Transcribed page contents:
[Start of Attachment]

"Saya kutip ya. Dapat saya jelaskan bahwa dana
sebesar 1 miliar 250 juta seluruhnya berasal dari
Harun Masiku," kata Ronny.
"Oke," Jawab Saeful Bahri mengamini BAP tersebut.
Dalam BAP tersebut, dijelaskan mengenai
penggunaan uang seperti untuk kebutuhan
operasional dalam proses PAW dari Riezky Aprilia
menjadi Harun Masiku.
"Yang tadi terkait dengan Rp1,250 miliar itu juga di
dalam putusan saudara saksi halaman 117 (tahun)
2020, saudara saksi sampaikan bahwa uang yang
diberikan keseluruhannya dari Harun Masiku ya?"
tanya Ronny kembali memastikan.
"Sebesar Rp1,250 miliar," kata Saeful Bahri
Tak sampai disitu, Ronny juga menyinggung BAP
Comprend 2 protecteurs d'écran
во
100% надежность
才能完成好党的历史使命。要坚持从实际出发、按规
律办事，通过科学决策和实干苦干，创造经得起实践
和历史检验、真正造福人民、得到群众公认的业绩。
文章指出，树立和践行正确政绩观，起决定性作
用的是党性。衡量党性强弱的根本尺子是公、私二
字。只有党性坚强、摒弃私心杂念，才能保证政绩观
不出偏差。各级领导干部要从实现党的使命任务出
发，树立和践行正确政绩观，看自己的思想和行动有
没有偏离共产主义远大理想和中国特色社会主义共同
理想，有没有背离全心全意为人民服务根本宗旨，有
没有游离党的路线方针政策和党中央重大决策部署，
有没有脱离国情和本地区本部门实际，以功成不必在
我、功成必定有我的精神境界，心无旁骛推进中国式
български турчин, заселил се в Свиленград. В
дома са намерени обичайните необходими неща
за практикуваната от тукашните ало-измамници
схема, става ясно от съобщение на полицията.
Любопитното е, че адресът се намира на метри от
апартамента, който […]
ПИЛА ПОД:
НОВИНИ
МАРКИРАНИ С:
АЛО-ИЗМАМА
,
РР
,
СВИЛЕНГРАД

[End of Attachment]

→ Requirement
Write only the number of lines above in which the word "saksi" is found.

→ Solved problem
2